“Pull up!” he bellowed hoarsely, crouching forward over his tiller still lower. He dropped his hand to the emergency brake. The cut was not six rods off. Once more the girls cried out, but this time in shrill fear. Miss Herron remained calm as the Sphinx.
“Honk!” from Mayer, and the click of levers. His machine slid along in a cloud of dust. “You win!”
It was ten minutes before the victors exchanged a single word. They rattled over the long bridge, steered up the streets of Oldport to the place where the Daughters were in session.
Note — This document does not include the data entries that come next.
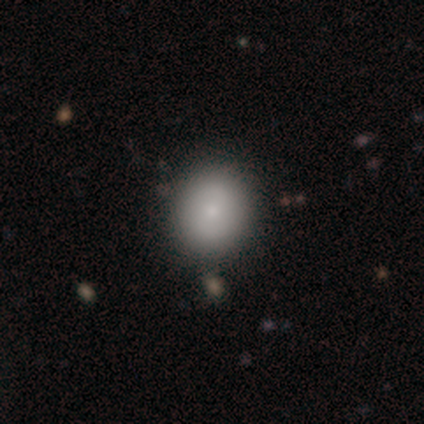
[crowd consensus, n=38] Smooth or featured? 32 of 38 (84%) said smooth. How rounded? 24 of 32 (75%) said round. Merging? 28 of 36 (78%) said none.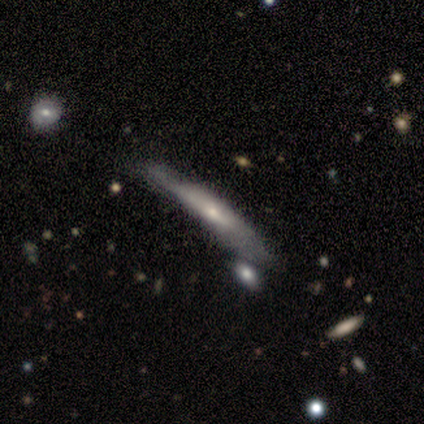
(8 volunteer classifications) A featured or disk galaxy (75%) viewed edge-on (100%) with a rounded central bulge (67%). Merging: none (50%).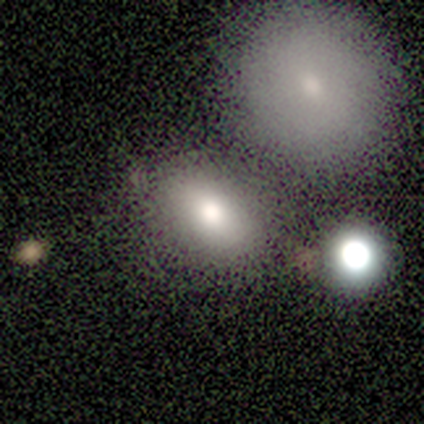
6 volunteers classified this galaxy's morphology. Overall: smooth (83%). How rounded: in between (80%). Merging: none (60%; minor disturbance 20%).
Then Archie lay back with a sigh.
“You weren’t scared a bit!” he exclaimed, frankly doleful.
The old lady straightened her hat, lightly brushed off the top layer of dust from the front of her dress, then gave the briefest of queer little laughs. “It is one of the traits of my family,” she said, “never to be surprised at anything. And another,” she added, descending majestically from the automobile, “is to make the best of circumstances which appear to be inevitable.”
The boy blinked. “I don’t understand,” he stammered.
Miss Herron touched him on the arm. “I trust, then, that Lucy will express herself to you more clearly. In case—if you should venture to ask her a question.”
And with that the old lady minced her way up the steps of the house to disappear within doors.
“Good Lord!” exclaimed Archie, as the light began to break.